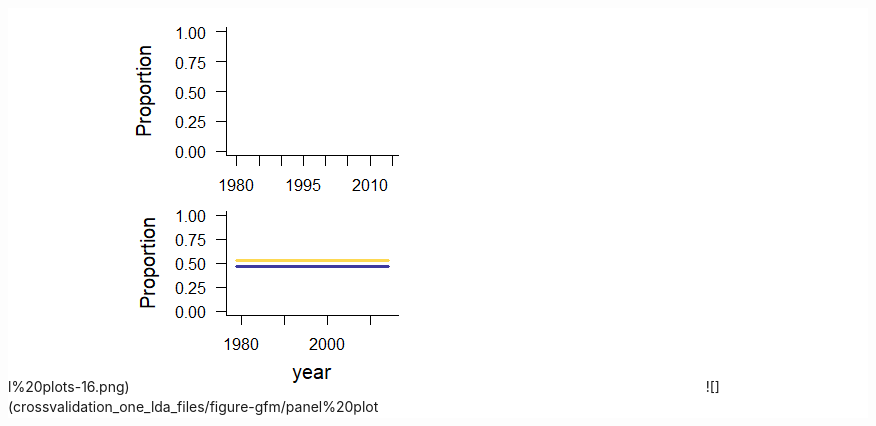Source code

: l%20plots-16.png)![](crossvalidation_one_lda_files/figure-gfm/panel%20plots-17.png)![](crossvalidation_one_lda_files/figure-gfm/panel%20plots-18.png)![](crossvalidation_one_lda_files/figure-gfm/panel%20plot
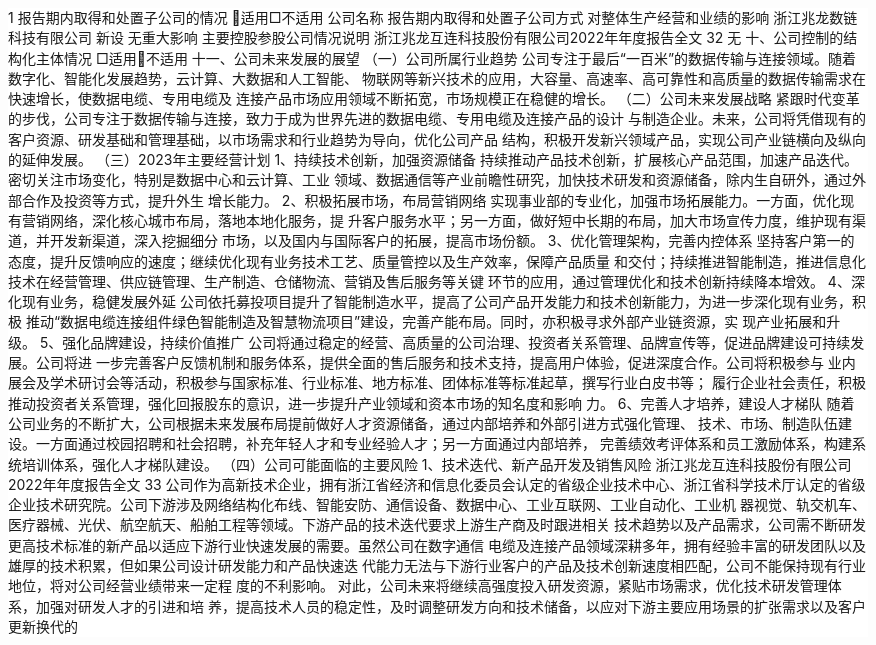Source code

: 1
报告期内取得和处置子公司的情况
适用□不适用
公司名称
报告期内取得和处置子公司方式
对整体生产经营和业绩的影响
浙江兆龙数链科技有限公司
新设
无重大影响
主要控股参股公司情况说明
浙江兆龙互连科技股份有限公司2022年年度报告全文
32
无
十、公司控制的结构化主体情况
□适用不适用
十一、公司未来发展的展望
（一）公司所属行业趋势
公司专注于最后“一百米”的数据传输与连接领域。随着数字化、智能化发展趋势，云计算、大数据和人工智能、
物联网等新兴技术的应用，大容量、高速率、高可靠性和高质量的数据传输需求在快速增长，使数据电缆、专用电缆及
连接产品市场应用领域不断拓宽，市场规模正在稳健的增长。
（二）公司未来发展战略
紧跟时代变革的步伐，公司专注于数据传输与连接，致力于成为世界先进的数据电缆、专用电缆及连接产品的设计
与制造企业。未来，公司将凭借现有的客户资源、研发基础和管理基础，以市场需求和行业趋势为导向，优化公司产品
结构，积极开发新兴领域产品，实现公司产业链横向及纵向的延伸发展。
（三）2023年主要经营计划
1、持续技术创新，加强资源储备
持续推动产品技术创新，扩展核心产品范围，加速产品迭代。密切关注市场变化，特别是数据中心和云计算、工业
领域、数据通信等产业前瞻性研究，加快技术研发和资源储备，除内生自研外，通过外部合作及投资等方式，提升外生
增长能力。
2、积极拓展市场，布局营销网络
实现事业部的专业化，加强市场拓展能力。一方面，优化现有营销网络，深化核心城市布局，落地本地化服务，提
升客户服务水平；另一方面，做好短中长期的布局，加大市场宣传力度，维护现有渠道，并开发新渠道，深入挖掘细分
市场，以及国内与国际客户的拓展，提高市场份额。
3、优化管理架构，完善内控体系
坚持客户第一的态度，提升反馈响应的速度；继续优化现有业务技术工艺、质量管控以及生产效率，保障产品质量
和交付；持续推进智能制造，推进信息化技术在经营管理、供应链管理、生产制造、仓储物流、营销及售后服务等关键
环节的应用，通过管理优化和技术创新持续降本增效。
4、深化现有业务，稳健发展外延
公司依托募投项目提升了智能制造水平，提高了公司产品开发能力和技术创新能力，为进一步深化现有业务，积极
推动“数据电缆连接组件绿色智能制造及智慧物流项目”建设，完善产能布局。同时，亦积极寻求外部产业链资源，实
现产业拓展和升级。
5、强化品牌建设，持续价值推广
公司将通过稳定的经营、高质量的公司治理、投资者关系管理、品牌宣传等，促进品牌建设可持续发展。公司将进
一步完善客户反馈机制和服务体系，提供全面的售后服务和技术支持，提高用户体验，促进深度合作。公司将积极参与
业内展会及学术研讨会等活动，积极参与国家标准、行业标准、地方标准、团体标准等标准起草，撰写行业白皮书等；
履行企业社会责任，积极推动投资者关系管理，强化回报股东的意识，进一步提升产业领域和资本市场的知名度和影响
力。
6、完善人才培养，建设人才梯队
随着公司业务的不断扩大，公司根据未来发展布局提前做好人才资源储备，通过内部培养和外部引进方式强化管理、
技术、市场、制造队伍建设。一方面通过校园招聘和社会招聘，补充年轻人才和专业经验人才；另一方面通过内部培养，
完善绩效考评体系和员工激励体系，构建系统培训体系，强化人才梯队建设。
（四）公司可能面临的主要风险
1、技术迭代、新产品开发及销售风险
浙江兆龙互连科技股份有限公司2022年年度报告全文
33
公司作为高新技术企业，拥有浙江省经济和信息化委员会认定的省级企业技术中心、浙江省科学技术厅认定的省级
企业技术研究院。公司下游涉及网络结构化布线、智能安防、通信设备、数据中心、工业互联网、工业自动化、工业机
器视觉、轨交机车、医疗器械、光伏、航空航天、船舶工程等领域。下游产品的技术迭代要求上游生产商及时跟进相关
技术趋势以及产品需求，公司需不断研发更高技术标准的新产品以适应下游行业快速发展的需要。虽然公司在数字通信
电缆及连接产品领域深耕多年，拥有经验丰富的研发团队以及雄厚的技术积累，但如果公司设计研发能力和产品快速迭
代能力无法与下游行业客户的产品及技术创新速度相匹配，公司不能保持现有行业地位，将对公司经营业绩带来一定程
度的不利影响。
对此，公司未来将继续高强度投入研发资源，紧贴市场需求，优化技术研发管理体系，加强对研发人才的引进和培
养，提高技术人员的稳定性，及时调整研发方向和技术储备，以应对下游主要应用场景的扩张需求以及客户更新换代的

★ ★ ★

§ Required action: Return all the text in the material above word for word, leaving out the pictures.

§ Written solution:
Source code

: l%20plots-16.png)![](crossvalidation_one_lda_files/figure-gfm/panel%20plots-17.png)![](crossvalidation_one_lda_files/figure-gfm/panel%20plots-18.png)![](crossvalidation_one_lda_files/figure-gfm/panel%20plot
Source code

: 1
报告期内取得和处置子公司的情况
适用□不适用
公司名称
报告期内取得和处置子公司方式
对整体生产经营和业绩的影响
浙江兆龙数链科技有限公司
新设
无重大影响
主要控股参股公司情况说明
浙江兆龙互连科技股份有限公司2022年年度报告全文
32
无
十、公司控制的结构化主体情况
□适用不适用
十一、公司未来发展的展望
（一）公司所属行业趋势
公司专注于最后“一百米”的数据传输与连接领域。随着数字化、智能化发展趋势，云计算、大数据和人工智能、
物联网等新兴技术的应用，大容量、高速率、高可靠性和高质量的数据传输需求在快速增长，使数据电缆、专用电缆及
连接产品市场应用领域不断拓宽，市场规模正在稳健的增长。
（二）公司未来发展战略
紧跟时代变革的步伐，公司专注于数据传输与连接，致力于成为世界先进的数据电缆、专用电缆及连接产品的设计
与制造企业。未来，公司将凭借现有的客户资源、研发基础和管理基础，以市场需求和行业趋势为导向，优化公司产品
结构，积极开发新兴领域产品，实现公司产业链横向及纵向的延伸发展。
（三）2023年主要经营计划
1、持续技术创新，加强资源储备
持续推动产品技术创新，扩展核心产品范围，加速产品迭代。密切关注市场变化，特别是数据中心和云计算、工业
领域、数据通信等产业前瞻性研究，加快技术研发和资源储备，除内生自研外，通过外部合作及投资等方式，提升外生
增长能力。
2、积极拓展市场，布局营销网络
实现事业部的专业化，加强市场拓展能力。一方面，优化现有营销网络，深化核心城市布局，落地本地化服务，提
升客户服务水平；另一方面，做好短中长期的布局，加大市场宣传力度，维护现有渠道，并开发新渠道，深入挖掘细分
市场，以及国内与国际客户的拓展，提高市场份额。
3、优化管理架构，完善内控体系
坚持客户第一的态度，提升反馈响应的速度；继续优化现有业务技术工艺、质量管控以及生产效率，保障产品质量
和交付；持续推进智能制造，推进信息化技术在经营管理、供应链管理、生产制造、仓储物流、营销及售后服务等关键
环节的应用，通过管理优化和技术创新持续降本增效。
4、深化现有业务，稳健发展外延
公司依托募投项目提升了智能制造水平，提高了公司产品开发能力和技术创新能力，为进一步深化现有业务，积极
推动“数据电缆连接组件绿色智能制造及智慧物流项目”建设，完善产能布局。同时，亦积极寻求外部产业链资源，实
现产业拓展和升级。
5、强化品牌建设，持续价值推广
公司将通过稳定的经营、高质量的公司治理、投资者关系管理、品牌宣传等，促进品牌建设可持续发展。公司将进
一步完善客户反馈机制和服务体系，提供全面的售后服务和技术支持，提高用户体验，促进深度合作。公司将积极参与
业内展会及学术研讨会等活动，积极参与国家标准、行业标准、地方标准、团体标准等标准起草，撰写行业白皮书等；
履行企业社会责任，积极推动投资者关系管理，强化回报股东的意识，进一步提升产业领域和资本市场的知名度和影响
力。
6、完善人才培养，建设人才梯队
随着公司业务的不断扩大，公司根据未来发展布局提前做好人才资源储备，通过内部培养和外部引进方式强化管理、
技术、市场、制造队伍建设。一方面通过校园招聘和社会招聘，补充年轻人才和专业经验人才；另一方面通过内部培养，
完善绩效考评体系和员工激励体系，构建系统培训体系，强化人才梯队建设。
（四）公司可能面临的主要风险
1、技术迭代、新产品开发及销售风险
浙江兆龙互连科技股份有限公司2022年年度报告全文
33
公司作为高新技术企业，拥有浙江省经济和信息化委员会认定的省级企业技术中心、浙江省科学技术厅认定的省级
企业技术研究院。公司下游涉及网络结构化布线、智能安防、通信设备、数据中心、工业互联网、工业自动化、工业机
器视觉、轨交机车、医疗器械、光伏、航空航天、船舶工程等领域。下游产品的技术迭代要求上游生产商及时跟进相关
技术趋势以及产品需求，公司需不断研发更高技术标准的新产品以适应下游行业快速发展的需要。虽然公司在数字通信
电缆及连接产品领域深耕多年，拥有经验丰富的研发团队以及雄厚的技术积累，但如果公司设计研发能力和产品快速迭
代能力无法与下游行业客户的产品及技术创新速度相匹配，公司不能保持现有行业地位，将对公司经营业绩带来一定程
度的不利影响。
对此，公司未来将继续高强度投入研发资源，紧贴市场需求，优化技术研发管理体系，加强对研发人才的引进和培
养，提高技术人员的稳定性，及时调整研发方向和技术储备，以应对下游主要应用场景的扩张需求以及客户更新换代的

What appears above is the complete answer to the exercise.